The primary responsibility of the loader is to parse shellcode concealed using steganography within the image and execute it. That said, the loader only activates its malicious logic if the infected machine is not an analysis environment and when the host process that launched the DLL is “explorer.exe.” The malware stays dormant if the conditions are not met.

The extracted shellcode, ultimately, is used to load an embedded .NET assembly, which is nothing but a Grunt implant associated with the open source .NET COVENANT command-and-control (C2) framework. It’s worth noting that APT28’s use of the Grunt Stager was highlighted by Sekoia in September 2025 in connection with a campaign named Operation Phantom Net Voxel.
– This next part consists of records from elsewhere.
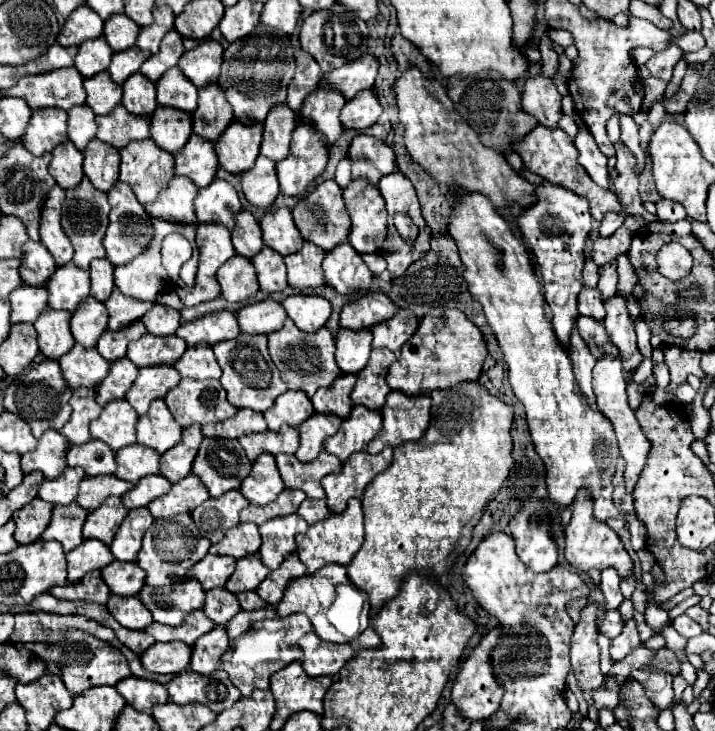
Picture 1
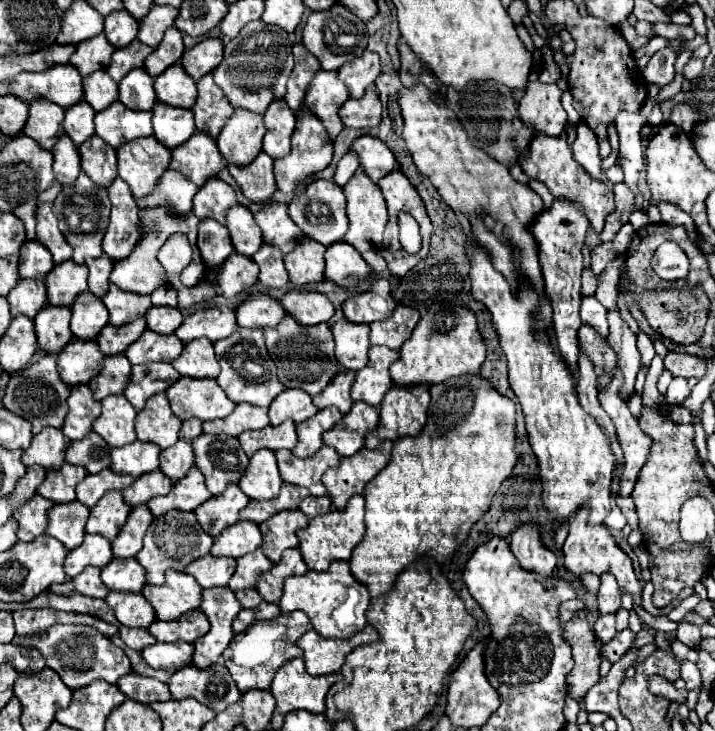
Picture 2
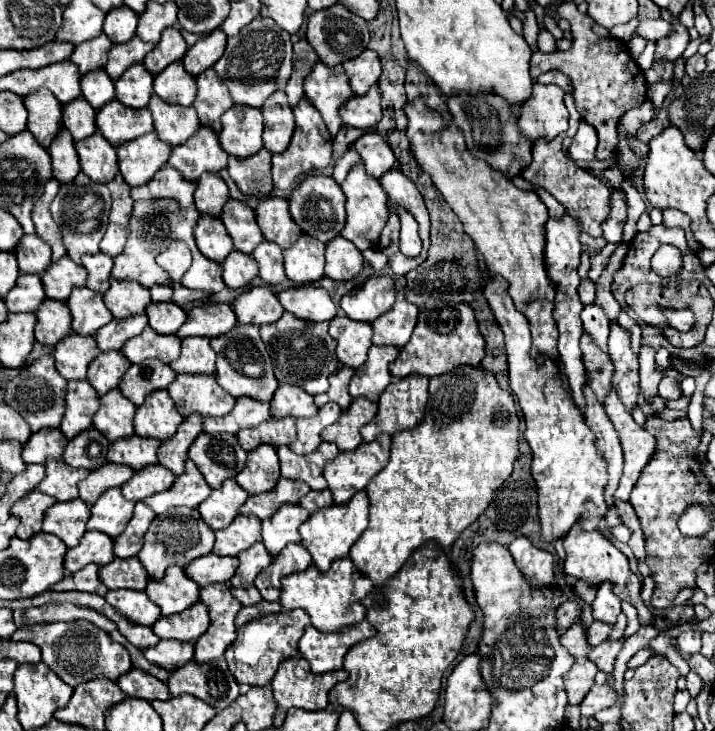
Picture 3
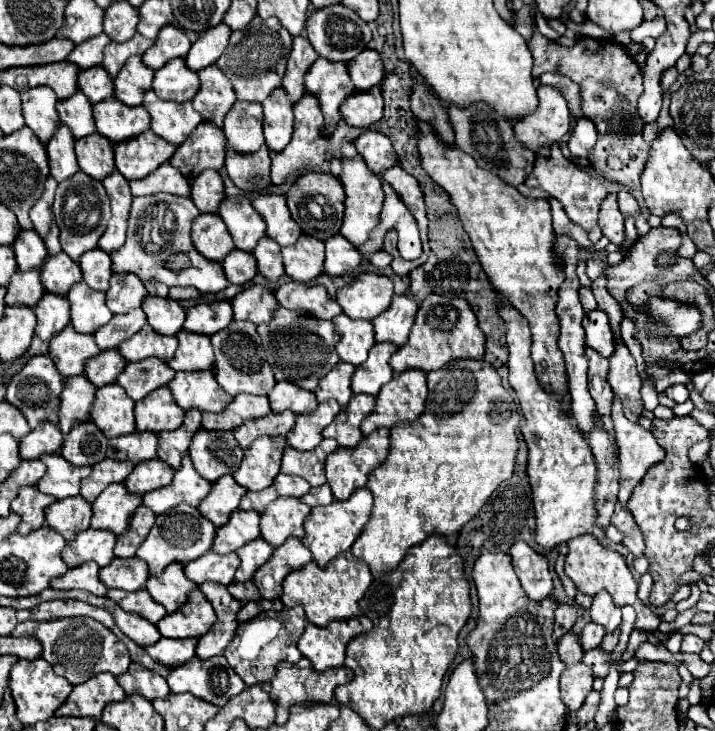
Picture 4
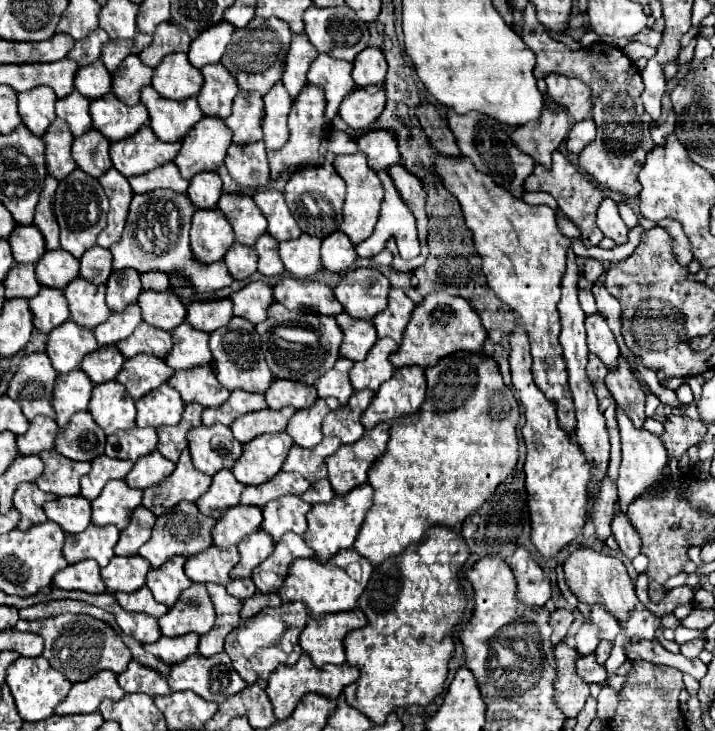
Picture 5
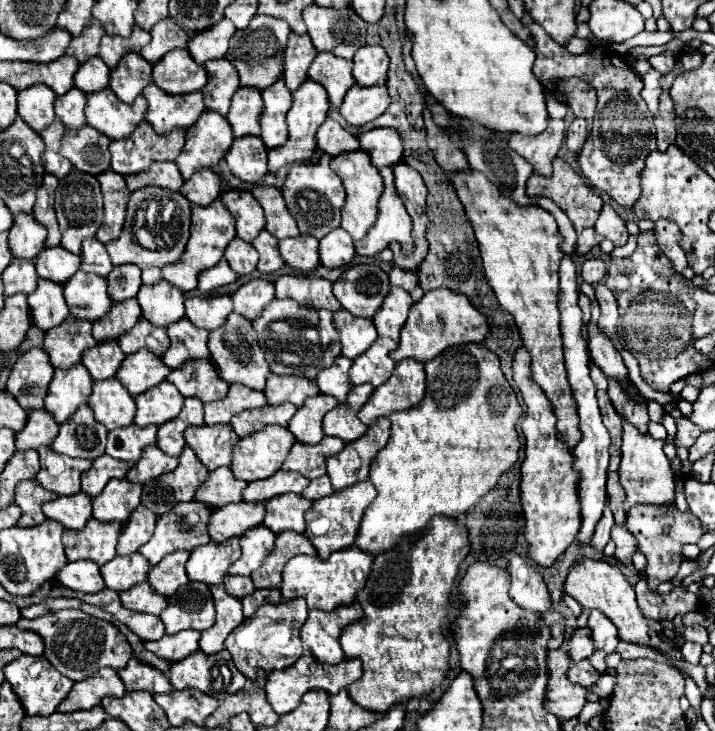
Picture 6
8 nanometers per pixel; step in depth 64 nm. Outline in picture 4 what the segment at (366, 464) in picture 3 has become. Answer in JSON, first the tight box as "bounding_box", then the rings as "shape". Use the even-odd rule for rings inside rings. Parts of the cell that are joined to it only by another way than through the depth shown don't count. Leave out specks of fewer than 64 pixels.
{"bounding_box":[326,428,390,500],"shape":[[[376,428],[376,432],[372,432],[370,436],[364,436],[358,446],[338,448],[336,452],[332,452],[326,458],[326,478],[328,478],[328,484],[330,484],[336,500],[348,500],[356,488],[366,486],[370,472],[376,470],[388,456],[388,448],[390,448],[388,436],[390,436],[388,428]]]}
“The PixyNetLoader infection chain shares notable overlap with Operation Phantom Net Voxel,” Zscaler said. “Although the earlier campaign used a VBA macro, this activity replaces it with a DLL while retaining similar techniques, including (1) COM hijacking for execution, (2) DLL proxying, (3) XOR string encryption techniques, and (4) Covenant Grunt and its shellcode loader embedded in a PNG via steganography.”

The disclosure coincides with a report from the Computer Emergency Response Team of Ukraine (CERT-UA) that also warned of APT28’s abuse of CVE-2026-21509 using Word documents to target more than 60 email addresses associated with central executive authorities in the country. Metadata analysis reveals that one of the lure documents was created on January 27, 2026.
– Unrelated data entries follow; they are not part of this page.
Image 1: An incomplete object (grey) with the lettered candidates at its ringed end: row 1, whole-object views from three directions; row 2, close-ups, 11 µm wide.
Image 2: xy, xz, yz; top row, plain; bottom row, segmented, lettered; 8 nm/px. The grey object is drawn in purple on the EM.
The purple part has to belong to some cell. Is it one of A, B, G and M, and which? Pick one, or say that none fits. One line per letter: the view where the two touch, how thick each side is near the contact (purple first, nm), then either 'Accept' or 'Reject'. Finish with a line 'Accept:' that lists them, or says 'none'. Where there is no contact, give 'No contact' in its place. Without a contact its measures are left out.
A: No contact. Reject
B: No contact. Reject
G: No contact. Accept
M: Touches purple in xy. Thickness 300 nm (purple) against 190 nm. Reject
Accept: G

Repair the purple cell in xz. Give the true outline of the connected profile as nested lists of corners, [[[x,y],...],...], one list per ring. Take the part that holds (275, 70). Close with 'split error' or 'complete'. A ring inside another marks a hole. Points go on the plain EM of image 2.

“During the investigation, it was found that opening the document using Microsoft Office leads to establishing a network connection to an external resource using the WebDAV protocol, followed by downloading a file with a shortcut file name containing program code designed to download and run an executable file,” CERT-UA said.

This, in turn, triggers an attack chain that’s identical to PixyNetLoader, resulting in the deployment of the COVENANT framework’s Grunt implant.